BRIEF - Can you quote the passage below on mesh clothing fit in Second Life in full, word for word?

PAGE TEXT -
A couple of days ago Jeremy Linden put a new page into the Second Life™ Knowledge Base: Buying clothing that fits your avatar. The same day a post appeared in the Second Life Blog: Help Customers Buy Clothing that Fits their Avatars. Both of these target the confusion surrounding mesh clothes and avatars.
Consider. We started out with what I call system clothes. These are the decals we place on the avatar that look like clothes. This is the shirt or pants we make when use the features in Appearance. We hang prims and sculpties on the avatar to embellish the ‘decal’ clothes. These clothes fit the avatar perfectly. Consider ‘perfectly’ to mean no skin poke through.
Then a couple of years ago we got fully editable prims, which we call mesh. This mesh was and is used to make clothes. We call those clothes mesh clothes or mesh standard size clothes. The problem is they only respond to a few of the shape sliders. We get skin poke through. They don’t fit so well, sort of like RL clothes. We either lose weight or look weird. In SL we can adjust shape. But, some people hate that idea.
Free markets are conducive to innovation. So, the community came up with standard size mesh clothes. My experience is all the standard-size-clothes have what I consider big butts. At least bigger than I want. The standard sizes typically come in 5 sized. Some makers make more than the 5 sizes. The result is we have a flock of ‘standard’ sizes that I don’t find all that standardized. In some cases I almost wear Large. In others, Medium or Small. And none fit well, so almost.

DATA SECTION -

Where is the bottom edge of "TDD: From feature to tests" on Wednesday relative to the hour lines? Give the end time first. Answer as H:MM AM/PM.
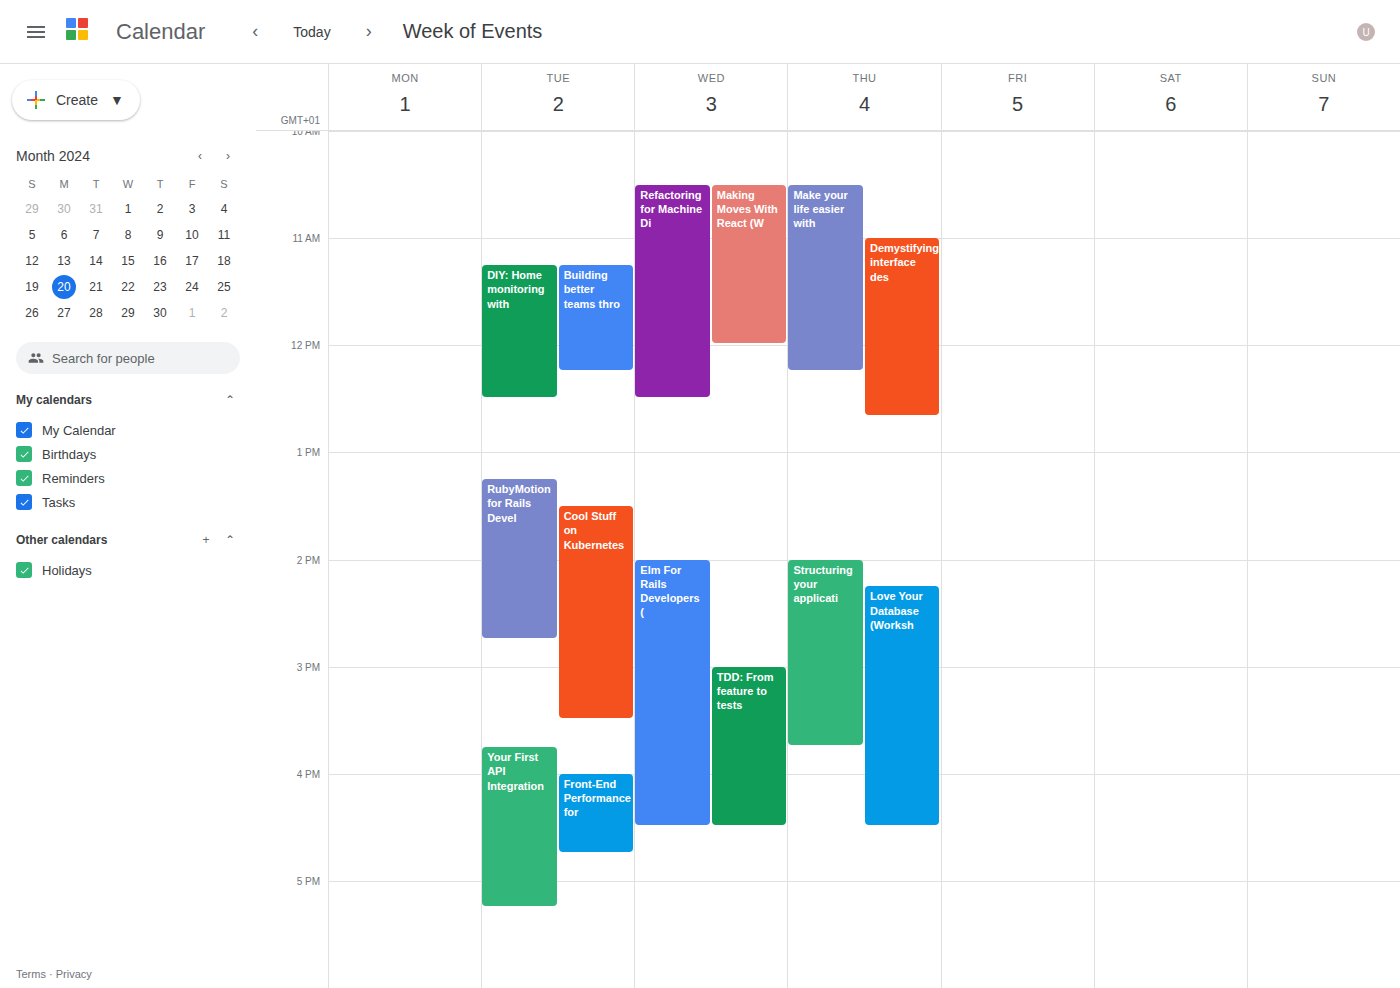
4:30 PM -- halfway between the 4 PM and 5 PM lines.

FINAL RESULT -
A couple of days ago Jeremy Linden put a new page into the Second Life™ Knowledge Base: Buying clothing that fits your avatar. The same day a post appeared in the Second Life Blog: Help Customers Buy Clothing that Fits their Avatars. Both of these target the confusion surrounding mesh clothes and avatars.
Consider. We started out with what I call system clothes. These are the decals we place on the avatar that look like clothes. This is the shirt or pants we make when use the features in Appearance. We hang prims and sculpties on the avatar to embellish the ‘decal’ clothes. These clothes fit the avatar perfectly. Consider ‘perfectly’ to mean no skin poke through.
Then a couple of years ago we got fully editable prims, which we call mesh. This mesh was and is used to make clothes. We call those clothes mesh clothes or mesh standard size clothes. The problem is they only respond to a few of the shape sliders. We get skin poke through. They don’t fit so well, sort of like RL clothes. We either lose weight or look weird. In SL we can adjust shape. But, some people hate that idea.
Free markets are conducive to innovation. So, the community came up with standard size mesh clothes. My experience is all the standard-size-clothes have what I consider big butts. At least bigger than I want. The standard sizes typically come in 5 sized. Some makers make more than the 5 sizes. The result is we have a flock of ‘standard’ sizes that I don’t find all that standardized. In some cases I almost wear Large. In others, Medium or Small. And none fit well, so almost.